Plugin will receive the SRM table and validate the signature, and compare
with the stored SRM for latest version and provide the latest ver to
set_srm_table exported by compositor.
We should workup on the testing foption for SRM revocation.
>>> This way upstream does not need to design for a use case they have no
>>> idea about, a vendor can implement the SRM table management any way
>>> they want, and once there is an actual working implementation suitable
>>> for serious use, we can have a look at what it involves and whether it
>>> would be suitable for Weston upstream.

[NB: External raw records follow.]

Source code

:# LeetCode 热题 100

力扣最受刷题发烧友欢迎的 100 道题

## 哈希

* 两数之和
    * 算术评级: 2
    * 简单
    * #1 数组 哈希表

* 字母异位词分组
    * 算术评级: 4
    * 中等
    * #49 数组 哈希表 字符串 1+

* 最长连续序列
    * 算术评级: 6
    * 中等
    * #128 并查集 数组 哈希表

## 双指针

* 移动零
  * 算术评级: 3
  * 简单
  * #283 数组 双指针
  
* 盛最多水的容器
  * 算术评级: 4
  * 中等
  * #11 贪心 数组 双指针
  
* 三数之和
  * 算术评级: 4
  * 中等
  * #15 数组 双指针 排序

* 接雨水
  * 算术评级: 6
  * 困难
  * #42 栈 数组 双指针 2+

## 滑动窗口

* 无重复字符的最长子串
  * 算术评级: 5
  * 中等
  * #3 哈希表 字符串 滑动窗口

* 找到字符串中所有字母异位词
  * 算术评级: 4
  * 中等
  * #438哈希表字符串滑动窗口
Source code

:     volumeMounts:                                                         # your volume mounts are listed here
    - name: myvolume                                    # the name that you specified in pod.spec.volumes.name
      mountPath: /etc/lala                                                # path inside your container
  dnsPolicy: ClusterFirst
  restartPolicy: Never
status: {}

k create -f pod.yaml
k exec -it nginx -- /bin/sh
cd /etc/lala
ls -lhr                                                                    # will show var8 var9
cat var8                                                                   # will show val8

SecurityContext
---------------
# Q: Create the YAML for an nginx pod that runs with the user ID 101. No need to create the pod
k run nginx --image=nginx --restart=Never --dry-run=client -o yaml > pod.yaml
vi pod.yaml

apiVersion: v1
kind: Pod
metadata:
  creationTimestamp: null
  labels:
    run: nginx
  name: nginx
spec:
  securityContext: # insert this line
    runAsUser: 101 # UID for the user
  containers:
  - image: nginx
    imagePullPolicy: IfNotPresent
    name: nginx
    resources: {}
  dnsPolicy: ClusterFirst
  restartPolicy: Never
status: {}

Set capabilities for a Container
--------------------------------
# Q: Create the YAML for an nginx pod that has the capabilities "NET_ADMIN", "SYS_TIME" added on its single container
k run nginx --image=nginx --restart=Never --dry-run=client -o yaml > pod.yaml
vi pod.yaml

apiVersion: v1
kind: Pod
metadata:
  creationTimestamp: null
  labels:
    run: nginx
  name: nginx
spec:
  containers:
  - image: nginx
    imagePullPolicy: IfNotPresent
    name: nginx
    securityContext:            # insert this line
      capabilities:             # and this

>>> I actually doubt whether vendors would even want the SRM table
>>> management code open sourced.
>>> For testing the API, we would probably need a dummy SRM table plugin,
>>> which just feeds in a hardcoded table or from a file, without any
>>> authentication or runtime updates, or even better, allows the user to
>>> set the list of revoked devices so one can easily test revoking ones
>>> own HDCP display.
>>> How's that?
>> Reference SRM tables are provided in HDCP spec for testing purpose.
> What do they revoke? Everything?
No. They revoke specified HDCP receiver IDs.